A familiar sense of path-not-chosen dissatisfaction also festers beneath the surface. Rachel believes herself a “sellout” for going corporate when she could instead follow her talents for cartooning and music. Eventually, all these pressures explode in an unforgettable set piece of “the new Rachel” quitting, giving herself a makeover, and packing her bags to “become an artist in Arizona!” To Rachel, this is freedom, but to her parents and the world it suggests instability. As her mania reacts badly to this pushback, she ends up committed against her will.

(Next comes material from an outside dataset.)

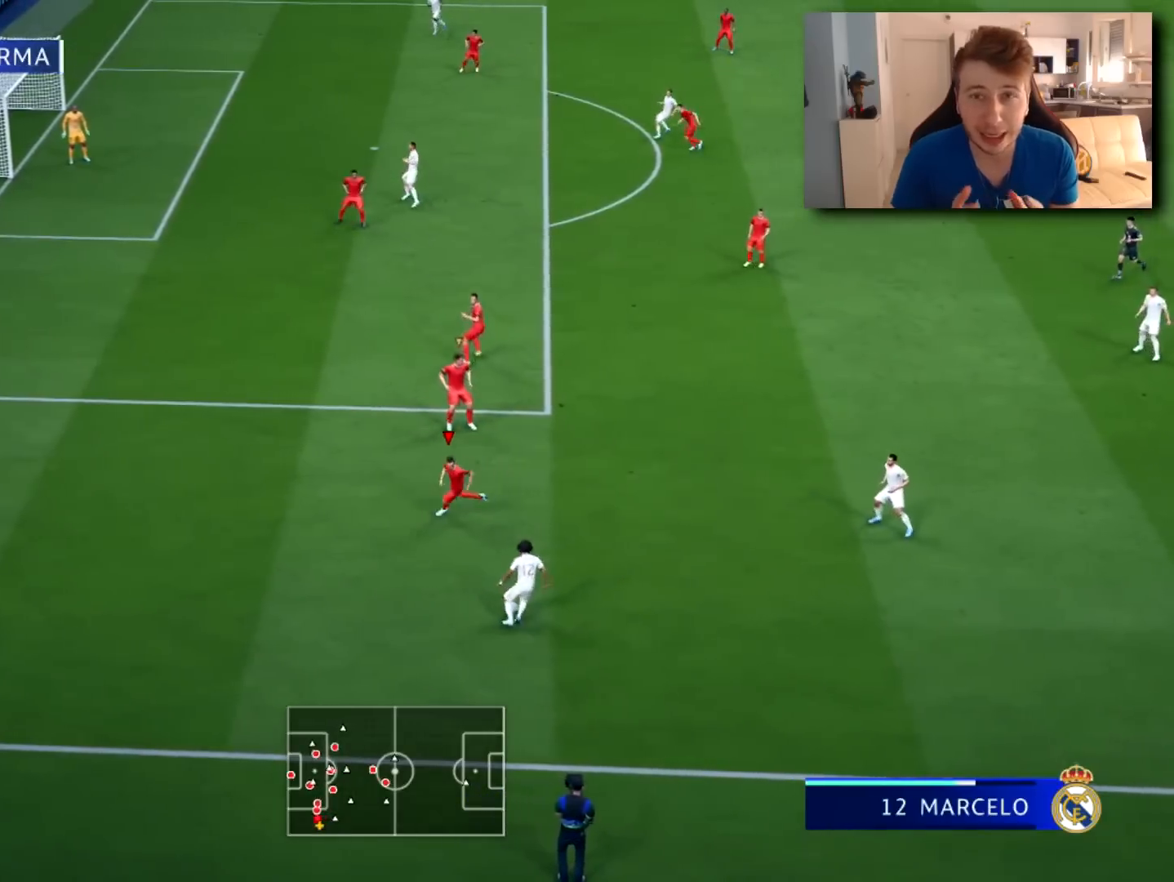
{"buttons": ["L2", "R2"], "left_stick": "down-right", "right_stick": "up", "events": [[117, "left_stick", "down-right"], [484, "R2", "down"], [484, "right_stick", "up"]]}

Here, too, Rx departs from the genre by eliding self-pity or endless tirades against the mental health industry. She has plenty of criticism, all of it legit. But Lindsay wisely refocuses the story here on her personal journey to fight back, try different things, and eventually reframe her understanding of what her “problem” with this system is and how to live within it. The cool thing is that by the end, you realize that this meticulous artistic project you’re reading is, in fact, one of her main avenues forward into this life.
Rx stirs up all kinds of negative feelings in the readers, but it also balances them with a constantly shifting set of tones that perhaps reflects the roller coaster ride of bipolarism. But it’s a ride that will somehow make you feel good despite also feeling bad. Every individual’s story of mental illness is sui generis, but Rachel Lindsay’s account is, ironically, so full of life that it sticks in the mind long after you put it down.